• **THE DATA**:
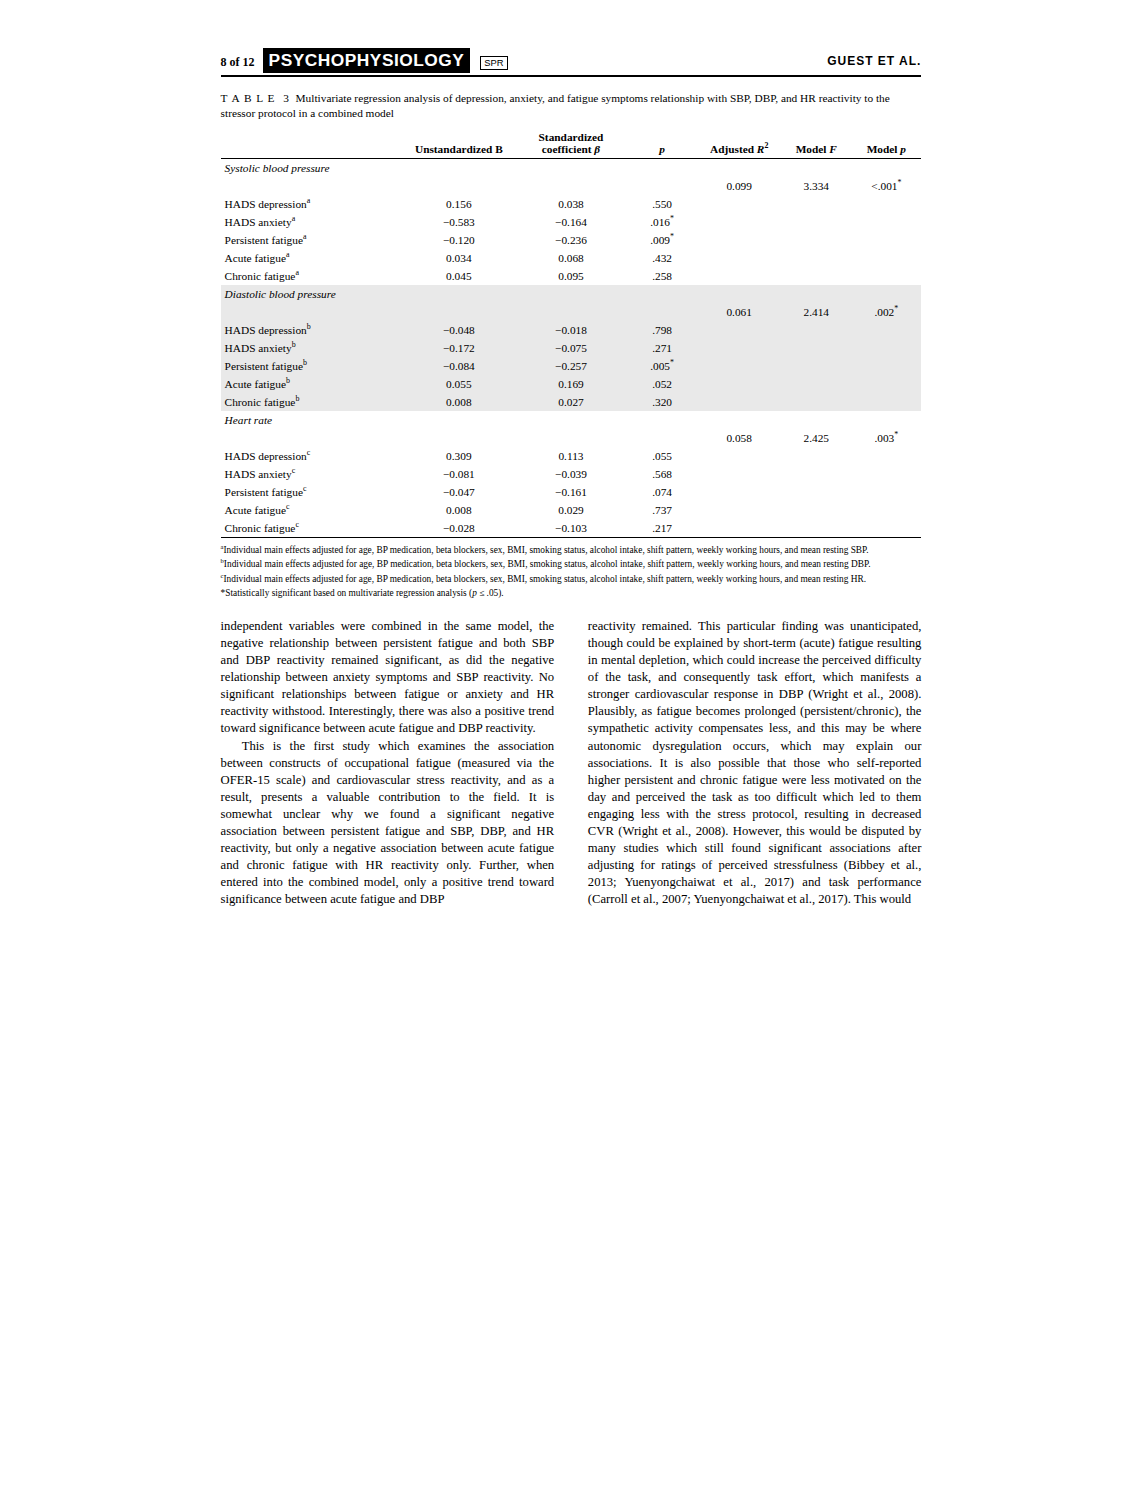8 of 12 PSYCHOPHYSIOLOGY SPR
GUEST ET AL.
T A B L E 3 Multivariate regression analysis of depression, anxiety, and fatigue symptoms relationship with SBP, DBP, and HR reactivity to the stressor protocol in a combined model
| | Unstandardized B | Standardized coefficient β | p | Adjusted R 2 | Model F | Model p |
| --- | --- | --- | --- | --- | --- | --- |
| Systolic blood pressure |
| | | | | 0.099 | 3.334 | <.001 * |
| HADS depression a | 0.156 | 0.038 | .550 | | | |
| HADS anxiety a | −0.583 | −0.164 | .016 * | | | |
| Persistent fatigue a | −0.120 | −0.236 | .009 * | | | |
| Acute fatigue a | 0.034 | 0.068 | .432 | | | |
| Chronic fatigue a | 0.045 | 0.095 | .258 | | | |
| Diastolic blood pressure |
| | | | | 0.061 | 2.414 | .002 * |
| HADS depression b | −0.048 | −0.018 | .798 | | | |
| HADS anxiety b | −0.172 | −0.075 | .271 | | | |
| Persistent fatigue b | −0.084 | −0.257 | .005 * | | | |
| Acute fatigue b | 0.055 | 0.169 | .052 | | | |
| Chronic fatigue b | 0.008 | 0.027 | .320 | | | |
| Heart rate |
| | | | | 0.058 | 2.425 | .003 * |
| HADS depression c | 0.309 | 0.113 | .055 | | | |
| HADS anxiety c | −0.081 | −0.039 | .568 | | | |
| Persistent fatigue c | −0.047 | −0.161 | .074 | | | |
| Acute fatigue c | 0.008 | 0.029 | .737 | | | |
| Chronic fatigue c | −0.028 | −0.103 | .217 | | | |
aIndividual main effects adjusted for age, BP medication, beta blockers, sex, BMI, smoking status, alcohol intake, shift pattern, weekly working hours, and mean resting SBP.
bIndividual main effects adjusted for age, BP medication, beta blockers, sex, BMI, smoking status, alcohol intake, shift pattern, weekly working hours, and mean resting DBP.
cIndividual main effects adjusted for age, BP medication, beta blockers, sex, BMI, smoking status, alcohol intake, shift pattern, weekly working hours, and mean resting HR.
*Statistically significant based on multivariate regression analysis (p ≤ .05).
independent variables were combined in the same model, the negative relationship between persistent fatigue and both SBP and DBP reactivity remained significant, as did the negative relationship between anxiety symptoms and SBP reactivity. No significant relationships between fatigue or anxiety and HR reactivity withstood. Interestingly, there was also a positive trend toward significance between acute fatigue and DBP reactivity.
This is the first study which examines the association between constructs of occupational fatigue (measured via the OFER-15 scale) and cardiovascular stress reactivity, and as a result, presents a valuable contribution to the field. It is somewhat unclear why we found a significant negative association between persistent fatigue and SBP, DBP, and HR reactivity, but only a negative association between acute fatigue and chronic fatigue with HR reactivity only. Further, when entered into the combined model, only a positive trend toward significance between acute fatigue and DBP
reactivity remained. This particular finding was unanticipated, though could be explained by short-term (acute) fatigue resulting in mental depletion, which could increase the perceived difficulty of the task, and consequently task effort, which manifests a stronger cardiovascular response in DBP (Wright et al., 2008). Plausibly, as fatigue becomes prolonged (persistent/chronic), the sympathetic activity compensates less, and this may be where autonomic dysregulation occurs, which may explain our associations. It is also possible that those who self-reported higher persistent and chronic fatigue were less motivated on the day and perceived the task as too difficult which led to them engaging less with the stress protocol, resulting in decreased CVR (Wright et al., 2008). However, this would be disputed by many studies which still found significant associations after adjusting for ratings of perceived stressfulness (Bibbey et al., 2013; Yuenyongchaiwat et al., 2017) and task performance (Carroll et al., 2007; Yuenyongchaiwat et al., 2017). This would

==

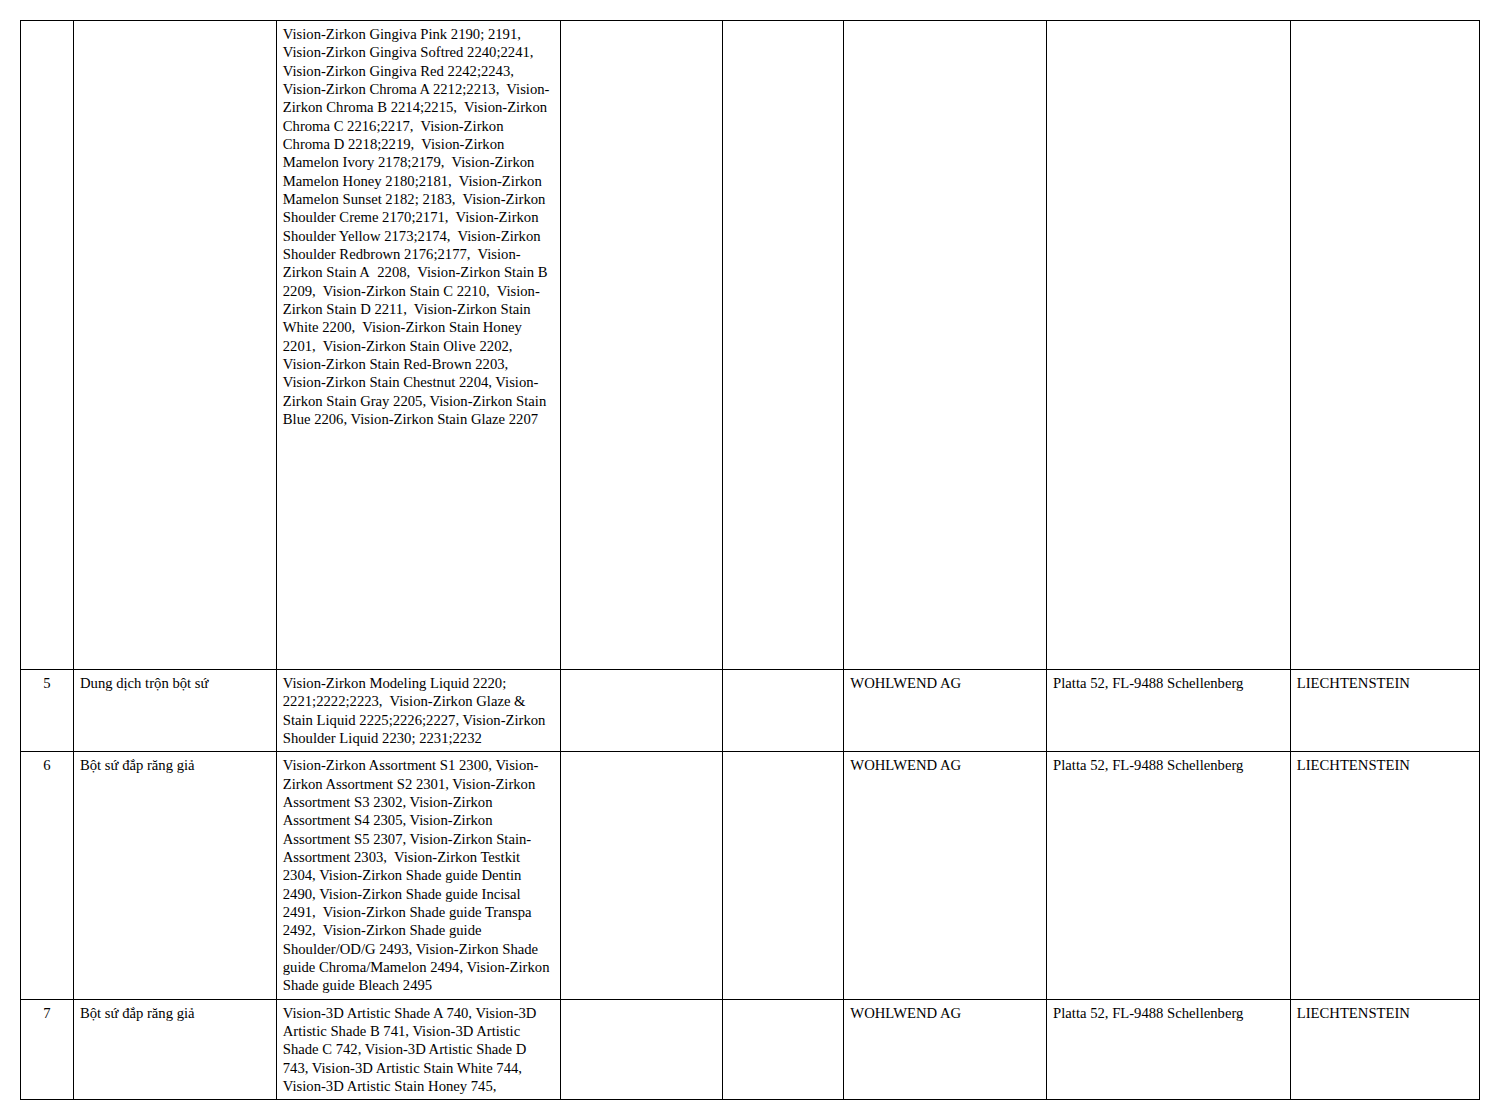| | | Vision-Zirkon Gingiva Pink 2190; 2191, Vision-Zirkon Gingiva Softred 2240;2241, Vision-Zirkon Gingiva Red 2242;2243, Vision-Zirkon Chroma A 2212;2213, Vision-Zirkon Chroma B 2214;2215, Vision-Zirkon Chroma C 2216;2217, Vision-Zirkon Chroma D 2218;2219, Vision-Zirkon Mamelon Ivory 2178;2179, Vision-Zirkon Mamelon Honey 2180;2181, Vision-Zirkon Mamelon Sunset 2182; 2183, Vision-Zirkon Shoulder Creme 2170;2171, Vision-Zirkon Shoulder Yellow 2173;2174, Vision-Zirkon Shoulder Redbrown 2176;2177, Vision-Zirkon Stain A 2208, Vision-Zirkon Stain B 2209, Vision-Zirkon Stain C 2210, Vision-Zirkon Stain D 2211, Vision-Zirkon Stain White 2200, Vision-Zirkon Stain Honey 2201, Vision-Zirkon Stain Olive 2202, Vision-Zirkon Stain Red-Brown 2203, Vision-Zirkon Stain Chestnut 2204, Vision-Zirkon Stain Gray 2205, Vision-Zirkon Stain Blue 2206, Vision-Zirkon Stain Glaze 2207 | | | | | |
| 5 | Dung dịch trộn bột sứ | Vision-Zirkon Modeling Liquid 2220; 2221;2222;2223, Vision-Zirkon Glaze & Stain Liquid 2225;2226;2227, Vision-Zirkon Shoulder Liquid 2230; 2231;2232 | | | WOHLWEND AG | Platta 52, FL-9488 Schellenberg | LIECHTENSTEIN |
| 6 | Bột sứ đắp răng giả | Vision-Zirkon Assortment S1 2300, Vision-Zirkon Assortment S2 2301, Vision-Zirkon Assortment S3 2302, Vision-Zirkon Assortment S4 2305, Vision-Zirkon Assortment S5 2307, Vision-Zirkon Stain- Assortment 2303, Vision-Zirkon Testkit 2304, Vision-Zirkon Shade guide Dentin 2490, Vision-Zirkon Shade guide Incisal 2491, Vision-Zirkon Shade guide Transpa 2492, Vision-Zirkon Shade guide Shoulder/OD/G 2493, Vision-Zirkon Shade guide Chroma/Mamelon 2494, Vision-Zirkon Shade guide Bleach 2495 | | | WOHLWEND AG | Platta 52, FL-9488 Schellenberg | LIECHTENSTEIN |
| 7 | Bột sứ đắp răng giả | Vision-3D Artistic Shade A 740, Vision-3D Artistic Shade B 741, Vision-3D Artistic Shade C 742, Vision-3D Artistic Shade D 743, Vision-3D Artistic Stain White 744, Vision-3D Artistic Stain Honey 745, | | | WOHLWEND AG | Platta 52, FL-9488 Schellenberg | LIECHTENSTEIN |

* * *

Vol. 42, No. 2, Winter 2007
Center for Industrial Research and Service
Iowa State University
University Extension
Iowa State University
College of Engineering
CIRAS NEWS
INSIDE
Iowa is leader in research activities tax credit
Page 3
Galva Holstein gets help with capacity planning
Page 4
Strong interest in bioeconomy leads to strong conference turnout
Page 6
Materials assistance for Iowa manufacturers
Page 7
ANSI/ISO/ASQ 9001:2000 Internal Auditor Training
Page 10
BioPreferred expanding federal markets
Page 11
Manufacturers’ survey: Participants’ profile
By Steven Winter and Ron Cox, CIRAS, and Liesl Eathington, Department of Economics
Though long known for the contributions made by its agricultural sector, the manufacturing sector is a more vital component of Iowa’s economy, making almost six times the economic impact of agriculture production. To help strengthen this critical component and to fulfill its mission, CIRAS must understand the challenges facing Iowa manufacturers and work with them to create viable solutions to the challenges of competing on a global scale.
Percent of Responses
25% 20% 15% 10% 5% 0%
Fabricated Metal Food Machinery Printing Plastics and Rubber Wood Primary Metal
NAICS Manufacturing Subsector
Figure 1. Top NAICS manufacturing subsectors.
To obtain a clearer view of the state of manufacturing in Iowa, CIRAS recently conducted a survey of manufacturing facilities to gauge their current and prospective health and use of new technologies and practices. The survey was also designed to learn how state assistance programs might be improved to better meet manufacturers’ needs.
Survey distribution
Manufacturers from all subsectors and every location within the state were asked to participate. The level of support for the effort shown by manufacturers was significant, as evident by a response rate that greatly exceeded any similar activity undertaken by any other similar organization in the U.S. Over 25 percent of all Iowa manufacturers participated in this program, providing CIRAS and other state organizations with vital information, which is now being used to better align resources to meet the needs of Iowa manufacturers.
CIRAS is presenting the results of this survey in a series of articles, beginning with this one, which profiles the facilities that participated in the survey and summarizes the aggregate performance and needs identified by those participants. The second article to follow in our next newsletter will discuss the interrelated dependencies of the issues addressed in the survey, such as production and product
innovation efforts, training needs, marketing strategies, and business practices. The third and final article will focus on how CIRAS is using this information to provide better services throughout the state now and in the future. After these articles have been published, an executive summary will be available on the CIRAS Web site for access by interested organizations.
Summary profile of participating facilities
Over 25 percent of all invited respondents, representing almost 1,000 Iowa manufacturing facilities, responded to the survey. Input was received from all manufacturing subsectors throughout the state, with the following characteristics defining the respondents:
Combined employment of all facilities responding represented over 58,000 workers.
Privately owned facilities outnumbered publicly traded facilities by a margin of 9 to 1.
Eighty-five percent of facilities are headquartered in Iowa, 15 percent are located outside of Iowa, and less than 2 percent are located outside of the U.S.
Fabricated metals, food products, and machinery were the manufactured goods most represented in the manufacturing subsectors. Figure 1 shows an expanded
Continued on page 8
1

• **TASK PROMPT**: From the records above, show each line that contains the word "articles".

• **WRITTEN SOLUTION**:
CIRAS is presenting the results of this survey in a series of articles, beginning with this one, which profiles the facilities that participated in the survey and summarizes the aggregate performance and needs identified by those participants. The second article to follow in our next newsletter will discuss the interrelated dependencies of the issues addressed in the survey, such as production and product
innovation efforts, training needs, marketing strategies, and business practices. The third and final article will focus on how CIRAS is using this information to provide better services throughout the state now and in the future. After these articles have been published, an executive summary will be available on the CIRAS Web site for access by interested organizations.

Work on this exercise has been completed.